The concept of legislation reformation in the scope of corporative law

The UBA Corporate Law and Stock Market Committee draws attention of the legal community and the public to the Concept of legislation reformation in the scope of corporative law.

According to the concept we suggest to conduct the corporate law reform in conformity with the following principles:

  • Corporate law deregulation: The law about Ukrainian limited liability companies should include all the advantages of joint-stock form, so any non-public joint-stock company (i.e. company whose shares have no listing at exchange markets) will get an opportunity to re-register as limited liability company not loosing all the benefits of joint-stock form, but getting rid of all its burden. For example, attracting of stockholder capital to joint-stock company should be as easy as in case with LLC. In this way we can have the universal division of companies into two categories: private and public.
  • The raise of dispositivity level of corporate law, in particular its part that regulates private companies. Company members should have an opportunity to step aside the regulation of dispositive law norm by their consensus decision. For example, if at the time of creation company members have agreed that no one can leave the company in a one-way fashion or for a reason that is not specified in a statute, then this decision of the members will be respected by law.
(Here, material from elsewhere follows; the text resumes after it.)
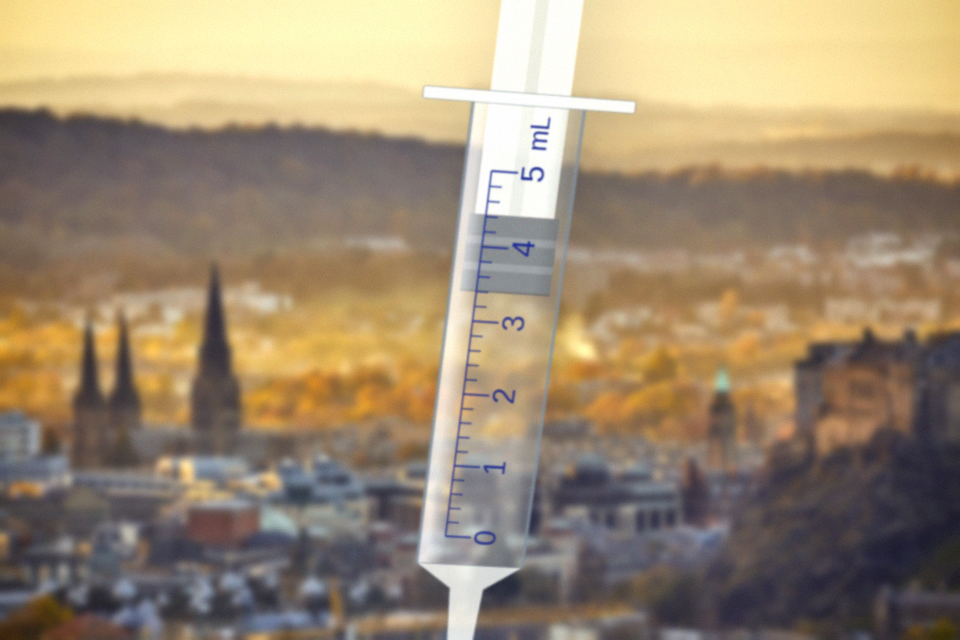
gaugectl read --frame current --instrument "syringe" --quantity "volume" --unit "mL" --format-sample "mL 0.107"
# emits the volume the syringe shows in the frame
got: mL 3.4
A norm of "residuary effect" (i.e. the norm which is applied if there is no other contradicting provision) will be a law provision that allows a member to leave the company at any moment without explanations.
  • The rise of corporate management standards which is achieved by means of imperative status of norms about obligations and liability of directors and norms which protect minority shareholders in cases when they haven't used self-protection means (i.e. the capability to raise the standards of their protection using the potential of dispositive norms).